**Supplied entries:**
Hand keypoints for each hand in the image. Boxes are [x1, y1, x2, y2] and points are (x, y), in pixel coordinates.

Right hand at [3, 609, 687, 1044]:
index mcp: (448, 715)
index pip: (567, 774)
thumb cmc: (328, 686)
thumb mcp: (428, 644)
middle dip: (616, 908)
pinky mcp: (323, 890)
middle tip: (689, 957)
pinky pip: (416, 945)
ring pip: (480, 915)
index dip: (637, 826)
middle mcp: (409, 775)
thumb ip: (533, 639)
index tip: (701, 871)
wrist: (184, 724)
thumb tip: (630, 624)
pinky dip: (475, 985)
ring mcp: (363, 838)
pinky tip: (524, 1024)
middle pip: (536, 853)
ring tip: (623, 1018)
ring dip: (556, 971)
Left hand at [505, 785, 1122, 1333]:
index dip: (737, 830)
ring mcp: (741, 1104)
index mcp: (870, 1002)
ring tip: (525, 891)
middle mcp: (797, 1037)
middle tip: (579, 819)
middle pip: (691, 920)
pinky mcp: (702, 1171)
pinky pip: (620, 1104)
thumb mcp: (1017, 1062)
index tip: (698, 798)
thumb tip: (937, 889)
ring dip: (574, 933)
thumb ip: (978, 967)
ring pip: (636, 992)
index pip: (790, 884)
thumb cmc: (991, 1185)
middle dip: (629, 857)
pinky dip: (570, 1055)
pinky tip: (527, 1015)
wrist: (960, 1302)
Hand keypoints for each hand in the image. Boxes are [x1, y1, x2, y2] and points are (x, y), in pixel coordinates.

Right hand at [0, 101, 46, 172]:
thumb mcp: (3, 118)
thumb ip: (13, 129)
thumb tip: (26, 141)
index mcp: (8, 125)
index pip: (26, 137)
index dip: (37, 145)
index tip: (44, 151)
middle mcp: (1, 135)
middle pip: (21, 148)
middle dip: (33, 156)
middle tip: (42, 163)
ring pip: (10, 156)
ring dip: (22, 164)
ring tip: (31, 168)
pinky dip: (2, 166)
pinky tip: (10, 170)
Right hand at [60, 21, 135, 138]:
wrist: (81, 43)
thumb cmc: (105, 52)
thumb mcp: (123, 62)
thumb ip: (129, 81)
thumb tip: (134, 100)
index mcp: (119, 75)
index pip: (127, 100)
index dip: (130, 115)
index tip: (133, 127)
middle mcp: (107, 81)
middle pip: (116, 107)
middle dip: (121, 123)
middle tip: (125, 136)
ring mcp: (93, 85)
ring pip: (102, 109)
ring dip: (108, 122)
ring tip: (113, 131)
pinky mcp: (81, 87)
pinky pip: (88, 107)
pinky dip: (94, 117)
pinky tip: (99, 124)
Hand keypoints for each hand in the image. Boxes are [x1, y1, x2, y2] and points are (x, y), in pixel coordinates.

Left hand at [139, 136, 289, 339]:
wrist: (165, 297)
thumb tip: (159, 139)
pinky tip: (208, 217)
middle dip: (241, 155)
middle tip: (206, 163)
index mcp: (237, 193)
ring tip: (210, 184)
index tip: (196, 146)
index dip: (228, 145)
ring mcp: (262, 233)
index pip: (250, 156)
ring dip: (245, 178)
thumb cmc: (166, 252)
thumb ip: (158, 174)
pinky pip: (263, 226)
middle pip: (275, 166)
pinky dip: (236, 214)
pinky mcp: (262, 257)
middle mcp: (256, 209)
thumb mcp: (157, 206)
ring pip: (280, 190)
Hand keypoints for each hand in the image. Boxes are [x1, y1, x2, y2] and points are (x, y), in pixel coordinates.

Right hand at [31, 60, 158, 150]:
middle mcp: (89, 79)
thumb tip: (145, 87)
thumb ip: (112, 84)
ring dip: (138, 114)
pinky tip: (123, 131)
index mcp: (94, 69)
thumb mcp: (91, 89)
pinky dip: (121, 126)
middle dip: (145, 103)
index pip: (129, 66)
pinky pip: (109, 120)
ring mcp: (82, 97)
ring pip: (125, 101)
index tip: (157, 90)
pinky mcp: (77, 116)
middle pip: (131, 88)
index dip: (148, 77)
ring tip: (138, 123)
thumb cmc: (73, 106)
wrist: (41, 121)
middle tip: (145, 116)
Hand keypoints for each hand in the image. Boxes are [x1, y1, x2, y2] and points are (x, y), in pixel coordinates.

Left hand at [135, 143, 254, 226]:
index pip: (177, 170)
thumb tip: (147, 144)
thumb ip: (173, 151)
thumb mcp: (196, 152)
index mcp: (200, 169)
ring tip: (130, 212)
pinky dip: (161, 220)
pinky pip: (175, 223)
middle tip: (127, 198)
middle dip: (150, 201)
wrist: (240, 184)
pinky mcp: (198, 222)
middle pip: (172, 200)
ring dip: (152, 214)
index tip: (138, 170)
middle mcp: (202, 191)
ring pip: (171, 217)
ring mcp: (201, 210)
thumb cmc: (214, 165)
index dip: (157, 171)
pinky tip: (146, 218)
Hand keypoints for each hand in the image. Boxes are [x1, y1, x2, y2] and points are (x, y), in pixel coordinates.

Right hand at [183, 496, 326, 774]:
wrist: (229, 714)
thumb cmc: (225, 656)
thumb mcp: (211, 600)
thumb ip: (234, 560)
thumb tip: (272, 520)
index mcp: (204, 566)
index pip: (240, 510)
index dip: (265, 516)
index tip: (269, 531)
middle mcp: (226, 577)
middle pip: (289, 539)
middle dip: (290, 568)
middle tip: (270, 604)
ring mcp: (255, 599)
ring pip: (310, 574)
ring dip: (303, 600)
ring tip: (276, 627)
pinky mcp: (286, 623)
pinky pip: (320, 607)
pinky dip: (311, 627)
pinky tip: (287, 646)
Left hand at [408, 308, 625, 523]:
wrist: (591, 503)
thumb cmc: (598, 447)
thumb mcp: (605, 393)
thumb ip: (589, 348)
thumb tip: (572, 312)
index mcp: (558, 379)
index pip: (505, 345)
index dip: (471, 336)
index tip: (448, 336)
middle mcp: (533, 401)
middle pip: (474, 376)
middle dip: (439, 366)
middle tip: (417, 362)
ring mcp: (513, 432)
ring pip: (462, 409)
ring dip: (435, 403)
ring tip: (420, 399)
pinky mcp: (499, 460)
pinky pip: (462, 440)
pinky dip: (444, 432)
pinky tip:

**Task instructions:** Every line of the data must appear again in the answer, exactly as written.

**Response to this task:**
Hand keypoints for each hand in the image. Boxes are [x1, y1, x2, y2] and points are (x, y), in pixel coordinates.

Right hand at [3, 609, 687, 1044]:
index mcp: (448, 715)
index pip: (567, 774)
thumb cmc: (328, 686)
thumb mcp: (428, 644)
middle dip: (616, 908)
pinky mcp: (323, 890)
middle tip: (689, 957)
pinky pip: (416, 945)
ring pip: (480, 915)
index dip: (637, 826)
middle mcp: (409, 775)
thumb ip: (533, 639)
index tip: (701, 871)
wrist: (184, 724)
thumb tip: (630, 624)
pinky dip: (475, 985)
ring mcp: (363, 838)
pinky tip: (524, 1024)
middle pip: (536, 853)
ring tip: (623, 1018)
ring dip: (556, 971)
Left hand at [505, 785, 1122, 1333]:
index dip: (737, 830)
ring mcp: (741, 1104)
index mcp: (870, 1002)
ring tip: (525, 891)
middle mcp: (797, 1037)
middle tip: (579, 819)
middle pip: (691, 920)
pinky mcp: (702, 1171)
pinky pip: (620, 1104)
thumb mcp: (1017, 1062)
index tip: (698, 798)
thumb tip: (937, 889)
ring dip: (574, 933)
thumb ip: (978, 967)
ring pip: (636, 992)
index pip: (790, 884)
thumb cmc: (991, 1185)
middle dip: (629, 857)
pinky dip: (570, 1055)
pinky tip: (527, 1015)
wrist: (960, 1302)
Hand keypoints for each hand in the image. Boxes are [x1, y1, x2, y2] and points are (x, y), in pixel coordinates.

Right hand at [0, 101, 46, 172]:
thumb mcp: (3, 118)
thumb ip: (13, 129)
thumb tip: (26, 141)
index mcp: (8, 125)
index pip: (26, 137)
index dip: (37, 145)
index tip: (44, 151)
middle mcp: (1, 135)
middle pip: (21, 148)
middle dip: (33, 156)
middle tip: (42, 163)
ring pip: (10, 156)
ring dip: (22, 164)
ring tip: (31, 168)
pinky dip: (2, 166)
pinky tip: (10, 170)
Right hand at [60, 21, 135, 138]:
wrist: (81, 43)
thumb cmc: (105, 52)
thumb mcp: (123, 62)
thumb ip: (129, 81)
thumb tip: (134, 100)
index mcp: (119, 75)
index pip: (127, 100)
index dip: (130, 115)
index tip: (133, 127)
middle mcp: (107, 81)
middle pip: (116, 107)
middle dip: (121, 123)
middle tip: (125, 136)
ring mcp: (93, 85)
ring pip: (102, 109)
ring dip: (108, 122)
ring tip: (113, 131)
pinky mcp: (81, 87)
pinky pip: (88, 107)
pinky dip: (94, 117)
pinky tip: (99, 124)
Hand keypoints for each hand in the image. Boxes are [x1, y1, x2, y2] and points are (x, y), in pixel coordinates.

Left hand at [139, 136, 289, 339]:
wrist: (165, 297)
thumb tip: (159, 139)
pinky tip: (208, 217)
middle dip: (241, 155)
middle tip: (206, 163)
index mcp: (237, 193)
ring tip: (210, 184)
index tip: (196, 146)
index dip: (228, 145)
ring mcp: (262, 233)
index pip: (250, 156)
ring dip: (245, 178)
thumb cmc: (166, 252)
thumb ip: (158, 174)
pinky pip: (263, 226)
middle pip: (275, 166)
pinky dip: (236, 214)
pinky mcp: (262, 257)
middle mcp: (256, 209)
thumb mcp: (157, 206)
ring pip: (280, 190)
Hand keypoints for each hand in the image. Boxes are [x1, y1, x2, y2] and points are (x, y), in pixel coordinates.

Right hand at [31, 60, 158, 150]:
middle mcp: (89, 79)
thumb tip: (145, 87)
thumb ip: (112, 84)
ring dip: (138, 114)
pinky tip: (123, 131)
index mcp: (94, 69)
thumb mcp: (91, 89)
pinky dip: (121, 126)
middle dip: (145, 103)
index pip: (129, 66)
pinky pip: (109, 120)
ring mcp: (82, 97)
ring pip: (125, 101)
index tip: (157, 90)
pinky mcp: (77, 116)
middle pip: (131, 88)
index dip: (148, 77)
ring tip: (138, 123)
thumb cmc: (73, 106)
wrist: (41, 121)
middle tip: (145, 116)
Hand keypoints for each hand in the image. Boxes are [x1, y1, x2, y2] and points are (x, y), in pixel coordinates.

Left hand at [135, 143, 254, 226]:
index pip: (177, 170)
thumb tip: (147, 144)
thumb ip: (173, 151)
thumb mcp: (196, 152)
index mcp: (200, 169)
ring tip: (130, 212)
pinky dip: (161, 220)
pinky pip: (175, 223)
middle tip: (127, 198)
middle dip: (150, 201)
wrist: (240, 184)
pinky mcp: (198, 222)
middle pip: (172, 200)
ring dip: (152, 214)
index tip: (138, 170)
middle mcp: (202, 191)
ring pip: (171, 217)
ring mcp: (201, 210)
thumb cmc: (214, 165)
index dip: (157, 171)
pinky tip: (146, 218)
Hand keypoints for each hand in the image. Boxes are [x1, y1, x2, y2] and points are (x, y), in pixel coordinates.

Right hand at [183, 496, 326, 774]:
wrist: (229, 714)
thumb cmc: (225, 656)
thumb mcp: (211, 600)
thumb ip: (234, 560)
thumb tip: (272, 520)
index mcp: (204, 566)
index pip: (240, 510)
index dip: (265, 516)
index tip: (269, 531)
middle mcp: (226, 577)
middle pip: (289, 539)
middle dip: (290, 568)
middle tip: (270, 604)
ring mcp: (255, 599)
ring pip: (310, 574)
ring dip: (303, 600)
ring tip: (276, 627)
pinky mcp: (286, 623)
pinky pip: (320, 607)
pinky dip: (311, 627)
pinky tip: (287, 646)
Left hand at [408, 308, 625, 523]:
wrist: (591, 503)
thumb cmc: (598, 447)
thumb mcp: (605, 393)
thumb ip: (589, 348)
thumb tip: (572, 312)
index mcp: (558, 379)
index pip: (505, 345)
index dip: (471, 336)
index tip: (448, 336)
middle mcp: (533, 401)
middle pip: (474, 376)
middle dip: (439, 366)
middle tip: (417, 362)
ring mcp: (513, 432)
ring pip: (462, 409)
ring dip: (435, 403)
ring tip: (420, 399)
pinky mcp: (499, 460)
pinky pip: (462, 440)
pinky dip: (444, 432)
pinky tip:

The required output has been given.